US stocks have a spring in their step
US stocks enjoyed their best week in three months last week, with the S&P 500 advancing 3.8% despite deadlock in Washington over a new stimulus bill.
On Monday, the Nasdaq index had its best day since April. The rising odds of a clear victory for Joe Biden and a Democratic blue wave (see cover story) have raised hopes of a post-election stimulus binge.
The new mood is especially evident in the Vix index, the “so-called stock market fear gauge”, says Randall Forsyth in Barron’s. It has retreated below 25 from almost 30 earlier this month. That comes despite the fact that Biden is proposing a rise in capital-gains tax. JPMorgan strategist Nikolaos Panigirtzoglou notes that previous hikes in 1986 and 2012 delivered a roughly 5% hit to American stocks.

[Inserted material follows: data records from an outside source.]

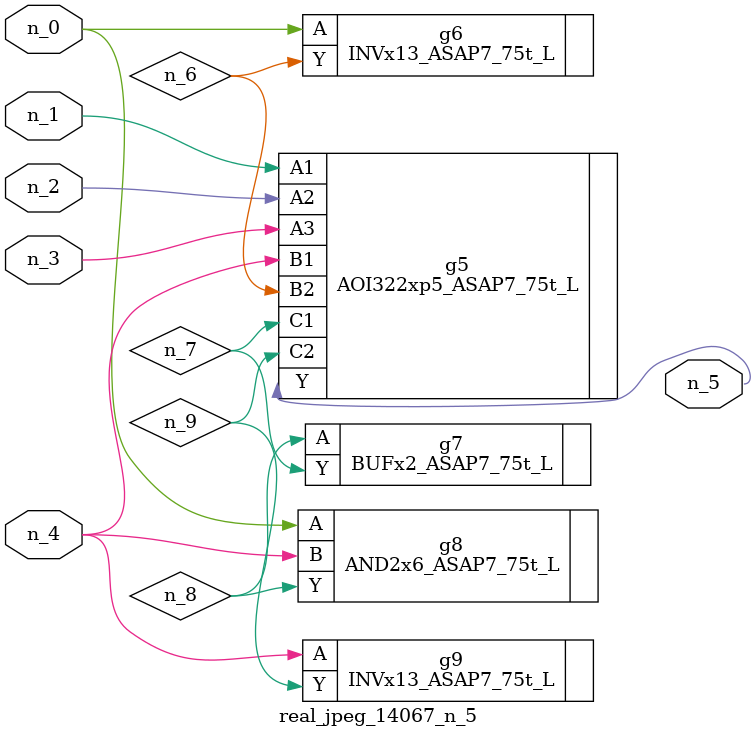
<source format=v>
module real_jpeg_14067_n_5 (n_4, n_0, n_1, n_2, n_3, n_5);

input n_4;
input n_0;
input n_1;
input n_2;
input n_3;

output n_5;

wire n_8;
wire n_6;
wire n_7;
wire n_9;

INVx13_ASAP7_75t_L g6 ( 
.A(n_0),
.Y(n_6)
);

AND2x6_ASAP7_75t_L g8 ( 
.A(n_0),
.B(n_4),
.Y(n_8)
);

AOI322xp5_ASAP7_75t_L g5 ( 
.A1(n_1),
.A2(n_2),
.A3(n_3),
.B1(n_4),
.B2(n_6),
.C1(n_7),
.C2(n_9),
.Y(n_5)
);

INVx13_ASAP7_75t_L g9 ( 
.A(n_4),
.Y(n_9)
);

BUFx2_ASAP7_75t_L g7 ( 
.A(n_8),
.Y(n_7)
);


endmodule
</source>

Perhaps even more surprising, tech stocks are once again leading the rally in the face of intensifying antitrust pressure, says John Authers on Bloomberg. Apple shares were up by 6.35% on Monday. The tech stock surge in August was accompanied by rising demand for call options, a sign that investors are making big leveraged bets on the sector. That period was followed by a sharp pullback in tech the following month. Now, once again, options activity is on the rise.

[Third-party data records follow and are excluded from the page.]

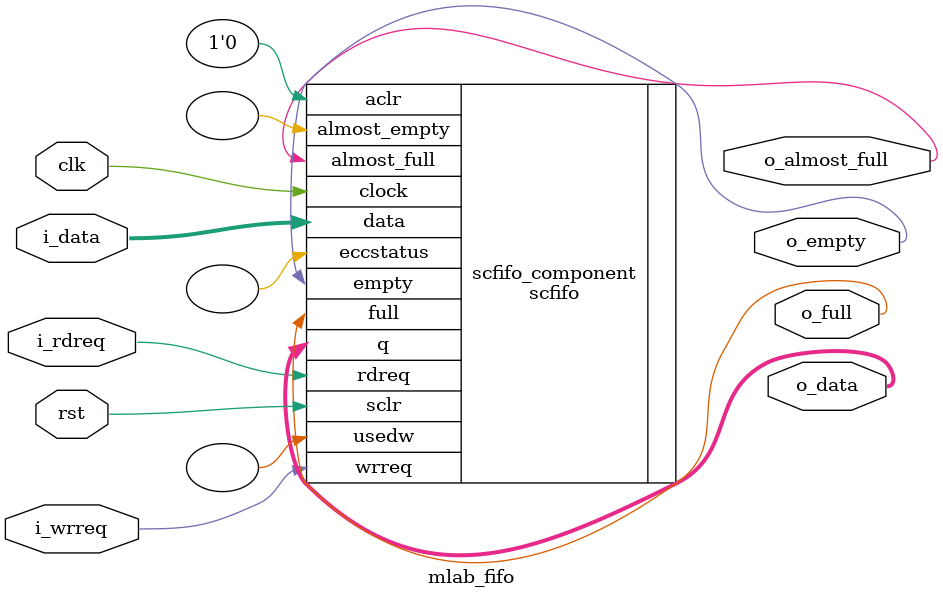
<source format=sv>
module  mlab_fifo # (
	parameter WIDTH = 32,
	parameter DEPTH = 64,
	parameter ALMOST_FULL_VALUE = 1
)(
	input clk,
	input rst,
	input [WIDTH-1:0] i_data,
	input i_rdreq,
	input i_wrreq,
	output o_almost_full,
	output o_empty,
	output o_full,
	output [WIDTH-1:0] o_data
);

scfifo scfifo_component (
	.clock(clk),
	.sclr(rst),
	.data(i_data),
	.rdreq(i_rdreq),
	.wrreq(i_wrreq),
	.almost_full(o_almost_full),
	.empty(o_empty),
	.full(o_full),
	.q(o_data),
	.aclr(1'b0),
	.almost_empty(),
	.eccstatus(),
	.usedw()
);

defparam
	scfifo_component.add_ram_output_register  = "ON",
	scfifo_component.almost_full_value  = ALMOST_FULL_VALUE,
	scfifo_component.enable_ecc  = "FALSE",
	scfifo_component.intended_device_family  = "Agilex",
	scfifo_component.lpm_hint  = "RAM_BLOCK_TYPE=MLAB,MAXIMUM_DEPTH=64",
	scfifo_component.lpm_numwords  = DEPTH,
	scfifo_component.lpm_showahead  = "ON",
	scfifo_component.lpm_type  = "scfifo",
	scfifo_component.lpm_width  = WIDTH,
	scfifo_component.lpm_widthu  = $clog2(DEPTH),
	scfifo_component.overflow_checking  = "OFF",
	scfifo_component.underflow_checking  = "OFF",
	scfifo_component.use_eab  = "ON";

endmodule


</source>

US investors also have the start of the third quarter earnings season to keep an eye on, says Russ Mould of AJ Bell. The expectation is that the second quarter was the bottom for corporate earnings. Analysts are forecasting an 18% quarter-on-quarter rise in earnings per share.
That would still leave S&P 500 earnings 21% lower than this time last year but would suggest that things are going in the right direction. Yet on a cyclically adjusted price/earnings (Cape) ratio of more than 30, S&P 500 shares are very expensive, so the long-term outlook is uninspiring.